I hope this explodes the notion that the Republican party has any true interest in decentralizing government power. They love to rant and rave about Washington and states rights, but as I’ve noted before, when they run state governments, they gleefully set about micro-managing local governments. In fact, I’d even go so far as to say that dis-empowering local governments, particularly big city governments they see as likely to be forever Democrat controlled, is a core political objective of the Republican Party. The fact that they are happy to run roughshod over the voters of Cincinnati to do so shows how little these Republicans at least respect local democracy. (Not that the Democrats are any better. They’ll happily cheer any one of their policies getting mandated by the Supreme Court if they can get it. But the Republicans like to pretend that they care about democracy and liberty more. In reality, both parties have agendas that they view as self-evidently correct and which should be imposed regardless of what the people think).
In any event, this sort of in-fighting is a classic example of why it is so difficult to do almost anything in Cincinnati and why it struggles so badly demographically and economically. The culture is broken. I was in downtown Cincinnati recently and it is really doing great, but with things like this it’s hard to get too excited about the city and region’s prospects. It’s not that I suggest a streetcar is critical to the future – as I said, I’m not even sure it’s a slam dunk project myself – but that the streetcar shows what you have to do through to get almost anything done there.

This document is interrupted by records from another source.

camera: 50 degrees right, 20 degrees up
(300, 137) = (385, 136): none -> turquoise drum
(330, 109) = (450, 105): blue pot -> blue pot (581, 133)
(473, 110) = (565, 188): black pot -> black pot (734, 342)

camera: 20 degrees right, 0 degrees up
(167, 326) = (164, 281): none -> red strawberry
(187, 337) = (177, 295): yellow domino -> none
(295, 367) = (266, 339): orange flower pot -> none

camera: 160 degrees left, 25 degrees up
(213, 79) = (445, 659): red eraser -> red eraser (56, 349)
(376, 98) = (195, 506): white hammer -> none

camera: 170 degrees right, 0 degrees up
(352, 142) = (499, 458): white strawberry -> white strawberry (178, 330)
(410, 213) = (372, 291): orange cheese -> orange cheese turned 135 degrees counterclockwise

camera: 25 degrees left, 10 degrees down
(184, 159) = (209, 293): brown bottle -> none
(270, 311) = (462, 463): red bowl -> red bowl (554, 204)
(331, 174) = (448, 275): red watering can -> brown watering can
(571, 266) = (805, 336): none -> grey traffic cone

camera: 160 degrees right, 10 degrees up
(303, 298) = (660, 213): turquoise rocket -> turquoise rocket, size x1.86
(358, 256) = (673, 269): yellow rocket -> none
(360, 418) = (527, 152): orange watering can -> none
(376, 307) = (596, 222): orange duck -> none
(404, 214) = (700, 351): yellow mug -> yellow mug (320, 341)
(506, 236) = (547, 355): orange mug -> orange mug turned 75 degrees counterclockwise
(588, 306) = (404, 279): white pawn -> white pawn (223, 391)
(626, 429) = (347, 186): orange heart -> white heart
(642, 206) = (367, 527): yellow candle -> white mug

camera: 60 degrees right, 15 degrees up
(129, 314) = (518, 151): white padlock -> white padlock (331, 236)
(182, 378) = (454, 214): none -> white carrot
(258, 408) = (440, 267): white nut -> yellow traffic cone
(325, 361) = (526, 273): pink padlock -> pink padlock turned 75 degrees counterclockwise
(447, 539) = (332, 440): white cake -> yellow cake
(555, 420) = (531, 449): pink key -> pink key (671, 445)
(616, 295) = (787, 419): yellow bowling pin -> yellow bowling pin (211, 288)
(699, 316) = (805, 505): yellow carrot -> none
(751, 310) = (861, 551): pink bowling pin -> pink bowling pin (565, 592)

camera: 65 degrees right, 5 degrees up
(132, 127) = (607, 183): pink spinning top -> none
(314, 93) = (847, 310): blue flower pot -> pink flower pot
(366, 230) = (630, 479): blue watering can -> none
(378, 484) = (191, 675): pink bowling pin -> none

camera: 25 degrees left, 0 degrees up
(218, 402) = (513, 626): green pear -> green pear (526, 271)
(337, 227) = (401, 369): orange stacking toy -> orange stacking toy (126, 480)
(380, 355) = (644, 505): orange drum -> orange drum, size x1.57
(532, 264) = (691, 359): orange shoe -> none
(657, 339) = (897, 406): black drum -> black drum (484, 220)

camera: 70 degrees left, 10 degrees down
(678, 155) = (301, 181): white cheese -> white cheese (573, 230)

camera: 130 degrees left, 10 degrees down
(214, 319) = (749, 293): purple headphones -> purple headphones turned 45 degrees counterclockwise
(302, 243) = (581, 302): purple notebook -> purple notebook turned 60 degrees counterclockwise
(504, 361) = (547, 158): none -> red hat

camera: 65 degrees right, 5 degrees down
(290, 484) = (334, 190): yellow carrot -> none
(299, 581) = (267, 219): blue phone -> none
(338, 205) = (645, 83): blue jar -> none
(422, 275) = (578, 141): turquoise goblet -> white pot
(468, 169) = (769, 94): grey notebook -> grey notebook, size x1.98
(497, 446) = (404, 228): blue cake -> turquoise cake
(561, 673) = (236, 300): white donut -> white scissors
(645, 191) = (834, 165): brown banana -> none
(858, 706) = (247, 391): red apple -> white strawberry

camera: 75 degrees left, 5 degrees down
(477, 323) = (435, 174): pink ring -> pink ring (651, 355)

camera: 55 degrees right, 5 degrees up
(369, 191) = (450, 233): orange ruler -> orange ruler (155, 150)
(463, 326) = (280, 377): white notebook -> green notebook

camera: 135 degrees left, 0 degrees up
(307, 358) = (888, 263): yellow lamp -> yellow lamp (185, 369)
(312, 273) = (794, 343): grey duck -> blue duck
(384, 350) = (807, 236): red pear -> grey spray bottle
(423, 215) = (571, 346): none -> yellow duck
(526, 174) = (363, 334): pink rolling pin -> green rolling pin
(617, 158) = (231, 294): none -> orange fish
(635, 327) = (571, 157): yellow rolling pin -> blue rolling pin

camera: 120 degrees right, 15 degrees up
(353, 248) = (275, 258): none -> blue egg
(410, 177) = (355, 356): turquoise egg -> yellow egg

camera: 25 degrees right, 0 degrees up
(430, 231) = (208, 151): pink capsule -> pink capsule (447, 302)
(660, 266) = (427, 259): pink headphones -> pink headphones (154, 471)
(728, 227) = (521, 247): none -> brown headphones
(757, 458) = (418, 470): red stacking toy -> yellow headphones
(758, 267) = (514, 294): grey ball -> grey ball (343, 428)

I’d like to end this with a map that shows part of what is going re:Chabot. It’s map of his newly gerrymandered district:
As you can see, his district takes in downtown and the west side of the city, then snakes around to include heavily Republican Warren County. I haven’t studied congressional maps that closely, but from what I’ve seen, generally cities tend to get to put into one district. This both helps create minority districts, but also keeps the city together as a community of interest. Especially in a place like Cincinnati, the people downtown and those in Warren County, while they should view themselves as sharing a region in common, often express outright hostility to each other. They certainly have very different outlooks and concerns. If the map was drawn to favor affluent suburban Republicans, then its effect is really to try to neutralize the voters of much of the city of Cincinnati. Maybe good electoral politics for Washington purposes, but bad policy in terms of making local regions thrive.
Contrast Cincinnati with the 7th Congressional district in Indianapolis.
That district outlines the city-county boundary except on the north, because the city is too big to fit into one district. Note that the affluent northern tier of the city is included with a Warren County analog to the north where it has a lot of commonalities.
In any event, when your own US and state representatives are trying to actively undermine the policy of the city government – regardless of policy or party – that’s a recipe for regional trouble. A house divided against itself cannot stand. Alas, that seems to describe Cincinnati all too well.